Призрак историка Миллера 

Дядя Саша не любит немцев. Не в смысле «терпеть не мо­жет» или «душа не принимает» - просто в этом слове мало ему теплоты. Я было грешил на генетическую память о тев­тонцах, чинивших обиды Александру Невскому, однофамильцу (если не пращуру!) дяди Саши: грешил и на войну (1941- 1945), когда солдатом в Европе он всякого насмотрелся. А оказалось, память тут ни при чем. Ему невыносимо скучен «ихний» педантизм, аккуратность, послушность порядку. Не может быть таким правильным живой человек. Перебирая в памяти встречи с немцами, дядя Саша впадает в уныние: не издевка ли это у них над русской душой?

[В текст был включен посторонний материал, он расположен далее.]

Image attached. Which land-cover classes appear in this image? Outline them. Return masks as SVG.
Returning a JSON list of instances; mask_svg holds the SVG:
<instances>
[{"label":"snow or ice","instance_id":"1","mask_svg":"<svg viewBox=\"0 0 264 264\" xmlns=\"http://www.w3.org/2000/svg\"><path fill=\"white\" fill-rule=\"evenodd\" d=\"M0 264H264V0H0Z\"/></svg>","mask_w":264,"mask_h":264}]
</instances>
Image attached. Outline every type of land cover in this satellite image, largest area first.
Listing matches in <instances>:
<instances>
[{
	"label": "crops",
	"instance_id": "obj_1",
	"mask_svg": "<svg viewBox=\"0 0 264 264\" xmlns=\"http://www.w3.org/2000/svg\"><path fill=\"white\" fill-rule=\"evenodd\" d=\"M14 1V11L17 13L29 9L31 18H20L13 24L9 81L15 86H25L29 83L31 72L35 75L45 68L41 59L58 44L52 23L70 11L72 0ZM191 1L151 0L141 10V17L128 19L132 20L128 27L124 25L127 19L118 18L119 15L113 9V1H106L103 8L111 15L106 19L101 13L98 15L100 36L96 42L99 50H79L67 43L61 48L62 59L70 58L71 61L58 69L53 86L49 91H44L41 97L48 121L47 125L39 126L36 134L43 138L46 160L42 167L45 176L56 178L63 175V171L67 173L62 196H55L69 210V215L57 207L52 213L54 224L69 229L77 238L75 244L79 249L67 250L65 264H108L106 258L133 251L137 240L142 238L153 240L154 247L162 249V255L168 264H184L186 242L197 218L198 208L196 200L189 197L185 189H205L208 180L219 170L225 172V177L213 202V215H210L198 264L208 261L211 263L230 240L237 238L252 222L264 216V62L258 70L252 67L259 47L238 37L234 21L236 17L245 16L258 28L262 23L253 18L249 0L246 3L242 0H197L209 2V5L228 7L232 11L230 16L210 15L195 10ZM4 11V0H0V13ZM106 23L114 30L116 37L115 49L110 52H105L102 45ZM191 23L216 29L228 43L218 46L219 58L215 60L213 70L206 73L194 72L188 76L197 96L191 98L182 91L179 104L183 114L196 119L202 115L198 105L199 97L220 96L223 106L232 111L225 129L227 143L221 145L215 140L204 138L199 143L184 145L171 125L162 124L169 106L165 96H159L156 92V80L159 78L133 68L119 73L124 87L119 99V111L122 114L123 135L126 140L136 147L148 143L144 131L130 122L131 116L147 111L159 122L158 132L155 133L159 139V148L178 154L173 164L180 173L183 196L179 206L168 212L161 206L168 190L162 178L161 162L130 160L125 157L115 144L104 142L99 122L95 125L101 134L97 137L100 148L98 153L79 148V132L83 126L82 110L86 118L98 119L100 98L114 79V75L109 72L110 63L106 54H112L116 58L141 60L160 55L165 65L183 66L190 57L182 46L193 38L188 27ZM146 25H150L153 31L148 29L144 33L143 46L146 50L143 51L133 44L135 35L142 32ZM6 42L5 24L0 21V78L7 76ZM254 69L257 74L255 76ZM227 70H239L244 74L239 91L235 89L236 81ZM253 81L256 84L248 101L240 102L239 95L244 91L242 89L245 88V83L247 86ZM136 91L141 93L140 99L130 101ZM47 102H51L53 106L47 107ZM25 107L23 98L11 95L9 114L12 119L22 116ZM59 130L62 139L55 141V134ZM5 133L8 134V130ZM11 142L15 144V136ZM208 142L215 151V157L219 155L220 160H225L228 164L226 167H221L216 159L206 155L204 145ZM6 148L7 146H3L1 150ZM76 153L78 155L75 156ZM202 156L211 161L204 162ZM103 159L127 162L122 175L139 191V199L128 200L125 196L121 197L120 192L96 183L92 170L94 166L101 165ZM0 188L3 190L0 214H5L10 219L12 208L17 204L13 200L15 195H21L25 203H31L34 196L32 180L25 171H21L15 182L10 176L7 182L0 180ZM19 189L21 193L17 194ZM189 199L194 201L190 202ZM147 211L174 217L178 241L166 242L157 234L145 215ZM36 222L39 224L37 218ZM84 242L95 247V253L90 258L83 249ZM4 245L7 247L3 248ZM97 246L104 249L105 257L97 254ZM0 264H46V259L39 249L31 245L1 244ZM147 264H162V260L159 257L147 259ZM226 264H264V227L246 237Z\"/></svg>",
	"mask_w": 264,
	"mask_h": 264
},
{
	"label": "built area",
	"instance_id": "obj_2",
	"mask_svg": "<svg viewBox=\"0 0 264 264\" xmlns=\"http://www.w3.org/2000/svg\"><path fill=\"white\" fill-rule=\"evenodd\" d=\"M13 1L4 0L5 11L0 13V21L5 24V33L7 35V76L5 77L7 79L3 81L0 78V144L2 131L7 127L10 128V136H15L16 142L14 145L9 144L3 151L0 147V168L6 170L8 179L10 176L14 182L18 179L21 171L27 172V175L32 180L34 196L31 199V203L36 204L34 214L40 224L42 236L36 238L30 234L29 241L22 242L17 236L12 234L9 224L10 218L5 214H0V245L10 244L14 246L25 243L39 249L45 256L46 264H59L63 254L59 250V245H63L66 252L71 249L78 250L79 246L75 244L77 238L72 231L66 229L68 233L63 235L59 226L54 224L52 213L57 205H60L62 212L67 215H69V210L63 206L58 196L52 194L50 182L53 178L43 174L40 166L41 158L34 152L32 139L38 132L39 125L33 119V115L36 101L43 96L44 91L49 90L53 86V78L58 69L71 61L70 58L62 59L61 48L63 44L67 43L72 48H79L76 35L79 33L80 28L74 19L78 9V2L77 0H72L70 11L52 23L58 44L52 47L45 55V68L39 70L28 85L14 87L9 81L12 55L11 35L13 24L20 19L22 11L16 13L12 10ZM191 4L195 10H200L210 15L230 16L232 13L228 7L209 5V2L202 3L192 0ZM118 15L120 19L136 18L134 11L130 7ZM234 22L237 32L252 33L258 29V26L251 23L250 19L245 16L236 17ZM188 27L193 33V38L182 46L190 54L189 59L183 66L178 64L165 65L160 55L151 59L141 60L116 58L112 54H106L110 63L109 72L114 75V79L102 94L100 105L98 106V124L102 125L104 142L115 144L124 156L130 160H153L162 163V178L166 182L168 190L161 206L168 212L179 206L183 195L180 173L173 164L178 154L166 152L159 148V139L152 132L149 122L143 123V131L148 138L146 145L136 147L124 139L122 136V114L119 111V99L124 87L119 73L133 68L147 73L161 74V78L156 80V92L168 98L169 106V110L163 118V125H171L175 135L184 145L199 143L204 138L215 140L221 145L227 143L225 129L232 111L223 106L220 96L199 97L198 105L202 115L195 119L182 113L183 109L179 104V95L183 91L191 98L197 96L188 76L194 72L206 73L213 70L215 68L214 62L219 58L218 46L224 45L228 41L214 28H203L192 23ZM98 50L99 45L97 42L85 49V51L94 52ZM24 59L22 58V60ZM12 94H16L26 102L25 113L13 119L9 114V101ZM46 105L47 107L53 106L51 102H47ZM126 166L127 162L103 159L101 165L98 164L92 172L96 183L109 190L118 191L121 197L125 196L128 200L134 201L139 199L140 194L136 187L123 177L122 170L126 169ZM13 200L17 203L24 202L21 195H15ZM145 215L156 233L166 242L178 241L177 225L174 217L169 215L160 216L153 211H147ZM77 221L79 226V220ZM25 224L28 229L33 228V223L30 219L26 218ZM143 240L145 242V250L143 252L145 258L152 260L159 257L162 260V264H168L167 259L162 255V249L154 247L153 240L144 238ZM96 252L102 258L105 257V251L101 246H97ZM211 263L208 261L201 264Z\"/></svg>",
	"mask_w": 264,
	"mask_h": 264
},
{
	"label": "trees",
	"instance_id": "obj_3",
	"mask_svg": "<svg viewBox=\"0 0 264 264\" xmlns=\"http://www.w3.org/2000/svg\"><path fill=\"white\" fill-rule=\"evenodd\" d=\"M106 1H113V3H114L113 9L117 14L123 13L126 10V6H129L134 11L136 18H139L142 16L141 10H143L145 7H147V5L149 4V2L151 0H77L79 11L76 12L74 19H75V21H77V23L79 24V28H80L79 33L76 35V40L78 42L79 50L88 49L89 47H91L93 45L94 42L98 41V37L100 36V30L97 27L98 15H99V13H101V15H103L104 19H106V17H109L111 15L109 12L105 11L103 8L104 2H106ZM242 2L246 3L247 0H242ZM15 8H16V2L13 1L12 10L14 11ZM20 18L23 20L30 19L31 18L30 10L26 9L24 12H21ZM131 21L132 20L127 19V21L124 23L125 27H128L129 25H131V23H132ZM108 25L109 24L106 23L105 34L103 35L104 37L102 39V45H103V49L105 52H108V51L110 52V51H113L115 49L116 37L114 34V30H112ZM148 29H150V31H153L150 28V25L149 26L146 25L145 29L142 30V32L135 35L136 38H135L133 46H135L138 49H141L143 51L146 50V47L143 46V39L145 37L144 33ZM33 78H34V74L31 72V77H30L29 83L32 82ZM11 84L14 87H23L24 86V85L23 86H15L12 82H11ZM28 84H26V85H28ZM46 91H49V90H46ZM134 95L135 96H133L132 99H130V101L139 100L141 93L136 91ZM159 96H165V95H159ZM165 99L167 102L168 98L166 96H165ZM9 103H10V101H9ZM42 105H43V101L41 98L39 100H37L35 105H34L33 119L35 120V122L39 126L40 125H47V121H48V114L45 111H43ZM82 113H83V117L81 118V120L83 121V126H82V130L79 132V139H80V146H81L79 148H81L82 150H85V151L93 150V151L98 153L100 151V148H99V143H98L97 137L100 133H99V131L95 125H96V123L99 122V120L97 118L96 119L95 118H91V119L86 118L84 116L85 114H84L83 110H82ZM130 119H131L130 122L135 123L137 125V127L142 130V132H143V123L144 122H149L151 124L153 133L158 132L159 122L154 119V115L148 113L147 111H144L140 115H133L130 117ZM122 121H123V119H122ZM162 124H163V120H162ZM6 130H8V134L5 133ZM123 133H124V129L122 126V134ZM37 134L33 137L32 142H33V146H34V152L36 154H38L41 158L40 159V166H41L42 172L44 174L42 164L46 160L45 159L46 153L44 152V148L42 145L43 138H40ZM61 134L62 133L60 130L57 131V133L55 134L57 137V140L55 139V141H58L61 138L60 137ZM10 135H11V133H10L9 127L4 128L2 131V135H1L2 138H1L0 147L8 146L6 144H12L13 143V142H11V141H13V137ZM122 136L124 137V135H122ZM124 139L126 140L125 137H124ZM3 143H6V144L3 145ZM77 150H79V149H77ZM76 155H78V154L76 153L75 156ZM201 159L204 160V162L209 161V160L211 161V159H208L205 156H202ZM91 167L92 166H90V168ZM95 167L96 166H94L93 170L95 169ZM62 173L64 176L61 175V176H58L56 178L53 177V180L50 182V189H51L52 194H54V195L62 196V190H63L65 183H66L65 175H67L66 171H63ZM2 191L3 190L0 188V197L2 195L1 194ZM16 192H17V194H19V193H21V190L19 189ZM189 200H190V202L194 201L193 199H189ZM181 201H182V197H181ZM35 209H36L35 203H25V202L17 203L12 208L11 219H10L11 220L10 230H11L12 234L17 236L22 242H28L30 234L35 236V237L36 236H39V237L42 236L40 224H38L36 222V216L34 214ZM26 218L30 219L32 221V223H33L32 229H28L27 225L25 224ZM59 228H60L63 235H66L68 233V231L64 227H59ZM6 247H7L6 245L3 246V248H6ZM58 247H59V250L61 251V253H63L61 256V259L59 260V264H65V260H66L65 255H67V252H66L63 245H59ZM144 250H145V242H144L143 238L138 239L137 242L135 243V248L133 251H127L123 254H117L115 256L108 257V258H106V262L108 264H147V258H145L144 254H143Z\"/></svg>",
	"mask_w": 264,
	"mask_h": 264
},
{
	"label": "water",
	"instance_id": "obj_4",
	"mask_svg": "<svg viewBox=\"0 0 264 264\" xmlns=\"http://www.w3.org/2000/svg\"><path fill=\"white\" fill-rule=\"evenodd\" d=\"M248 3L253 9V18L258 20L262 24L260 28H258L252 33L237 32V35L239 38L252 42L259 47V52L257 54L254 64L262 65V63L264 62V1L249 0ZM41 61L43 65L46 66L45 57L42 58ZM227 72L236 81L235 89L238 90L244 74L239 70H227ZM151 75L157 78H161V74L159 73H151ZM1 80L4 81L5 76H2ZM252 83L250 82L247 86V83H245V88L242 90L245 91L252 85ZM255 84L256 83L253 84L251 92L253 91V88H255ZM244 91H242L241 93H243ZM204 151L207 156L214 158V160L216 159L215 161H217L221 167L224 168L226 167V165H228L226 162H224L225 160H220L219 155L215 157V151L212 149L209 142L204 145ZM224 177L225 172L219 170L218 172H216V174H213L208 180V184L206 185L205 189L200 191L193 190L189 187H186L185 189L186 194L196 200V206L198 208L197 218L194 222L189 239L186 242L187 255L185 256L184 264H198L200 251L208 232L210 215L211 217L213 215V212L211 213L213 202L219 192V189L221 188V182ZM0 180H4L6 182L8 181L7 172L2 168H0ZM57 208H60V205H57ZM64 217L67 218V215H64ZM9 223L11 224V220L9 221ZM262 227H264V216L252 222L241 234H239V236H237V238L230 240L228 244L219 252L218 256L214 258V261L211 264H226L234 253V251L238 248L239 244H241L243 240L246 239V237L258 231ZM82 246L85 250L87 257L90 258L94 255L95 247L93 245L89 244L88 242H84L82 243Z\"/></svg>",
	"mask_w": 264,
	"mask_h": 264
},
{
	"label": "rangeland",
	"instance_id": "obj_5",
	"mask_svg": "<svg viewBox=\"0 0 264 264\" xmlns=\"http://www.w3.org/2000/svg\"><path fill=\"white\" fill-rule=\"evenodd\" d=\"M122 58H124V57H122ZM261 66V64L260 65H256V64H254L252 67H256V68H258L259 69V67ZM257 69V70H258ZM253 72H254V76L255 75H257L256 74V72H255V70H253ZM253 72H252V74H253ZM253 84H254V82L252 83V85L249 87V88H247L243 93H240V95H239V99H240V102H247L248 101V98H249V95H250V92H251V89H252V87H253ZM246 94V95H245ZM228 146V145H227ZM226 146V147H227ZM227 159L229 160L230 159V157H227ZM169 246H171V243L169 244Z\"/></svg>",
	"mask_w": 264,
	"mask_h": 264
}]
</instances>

У меня с немцами свой опыт знакомства. Запомнились две встречи, и обе (я думаю, я надеюсь) по-своему отразились на мне. К ранней еще вернусь, а пока снова об иркутской моло­дости, когда параллельно с газетной работой, с поездками по восточным окраинам России, в разговорах, библиотеках, архивах собирался материал для книги «Сибирь: откуда она пошла и куда она идет». По совету Алексея Павловича Оклад­никова я нашел неизвестную мне тогда «Историю Сибири» Герарда Фридриха Миллера, написанную двести лет назад - ее первый том («Описание Сибирского царства»), доведен­ный до 1660-х годов. Я был достаточно невежествен и мало что знал о въедливом немце-историке. коллеге Михаила Ва­сильевича Ломоносова по Академии наук, и так сложилось - его оппонентом и недругом. Но не могу скрыть смущение от внезапно открывшейся и близкой, разделяемой мною тяги историка-немца из другого времени и иной жизненной шко­лы - к принципам работы, которые я втайне мнил пусть не­большим, но в какой-то мере собственным опытом. А теперь, при знакомстве с работами двухсотлетней давности, оказа­лось, что мой доморощенный навык был слабым подражани­ем историку екатерининских времен. Немецкий бакалавр из Герфорда (Вестфалия), двадцати лет от роду, Миллер попал в Россию в 1725 году, начинал адъюнктом Императорской Академии наук, со временем стал профессором, основателем первого российского исторического журнала. У Миллера - историка Сибири практически не было предшественников; он ценил работы Семена Ремезова из Тобольска и трех его сыновей, составителей «Чертежной книги Сибири» (1699- 1701), знал другие опыты россиян, но их научный багаж и подходы уступали возможностям Миллера с его европейским образованием, традиционной для немцев скрупулезностью, с их пристрастием к архивным документам.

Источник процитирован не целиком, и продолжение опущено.